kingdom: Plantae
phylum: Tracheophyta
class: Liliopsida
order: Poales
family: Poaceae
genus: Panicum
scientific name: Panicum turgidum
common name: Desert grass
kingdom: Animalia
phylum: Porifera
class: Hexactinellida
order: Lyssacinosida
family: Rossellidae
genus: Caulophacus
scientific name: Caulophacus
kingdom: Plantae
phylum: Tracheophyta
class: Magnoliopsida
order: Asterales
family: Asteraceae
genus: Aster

* * * * * * *

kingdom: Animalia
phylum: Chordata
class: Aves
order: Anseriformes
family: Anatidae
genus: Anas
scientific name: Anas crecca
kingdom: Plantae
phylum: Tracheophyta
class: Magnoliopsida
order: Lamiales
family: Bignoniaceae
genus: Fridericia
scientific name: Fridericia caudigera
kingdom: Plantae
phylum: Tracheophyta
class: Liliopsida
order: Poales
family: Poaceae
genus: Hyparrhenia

* * * * * * *

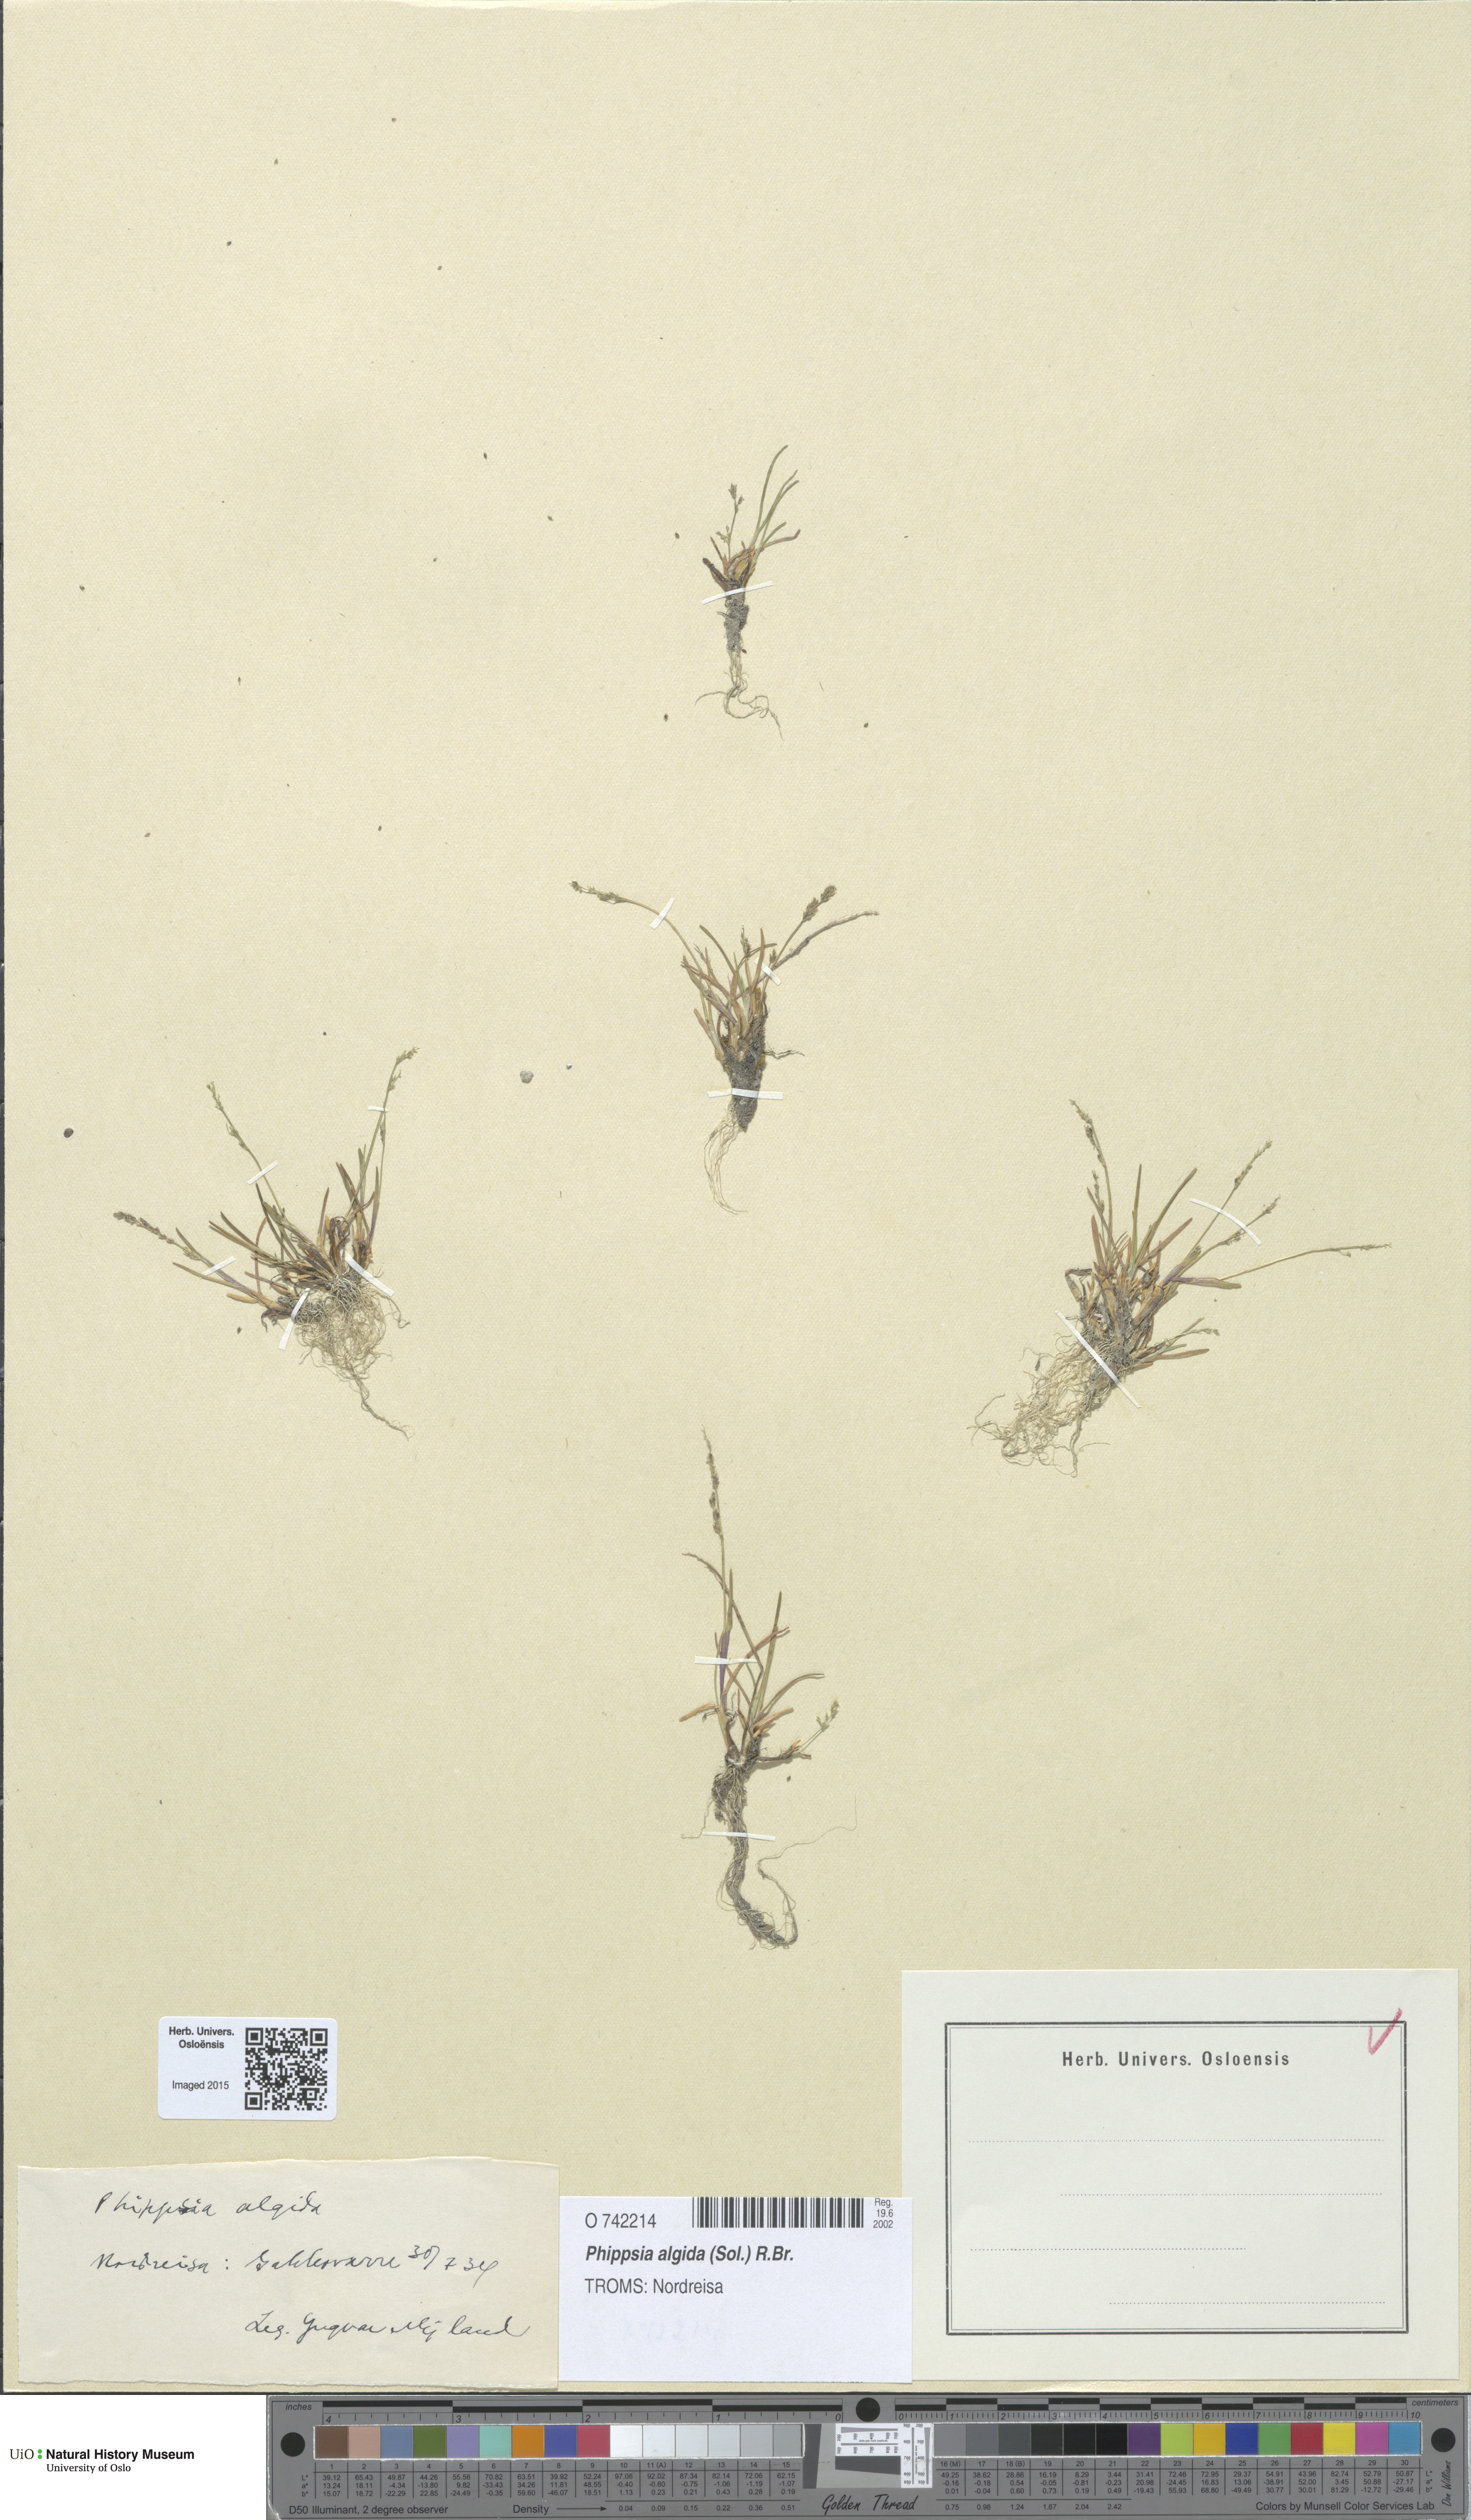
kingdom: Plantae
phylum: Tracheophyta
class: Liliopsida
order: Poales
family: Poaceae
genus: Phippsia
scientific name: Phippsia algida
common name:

* * * * * * *

Exercise description: Return the stretch of the first listing from the line containing "phylum: Porifera" through the line containing "genus: Aster", both ends included, copying each line word for word.

Solution to this exercise:
phylum: Porifera
class: Hexactinellida
order: Lyssacinosida
family: Rossellidae
genus: Caulophacus
scientific name: Caulophacus
kingdom: Plantae
phylum: Tracheophyta
class: Magnoliopsida
order: Asterales
family: Asteraceae
genus: Aster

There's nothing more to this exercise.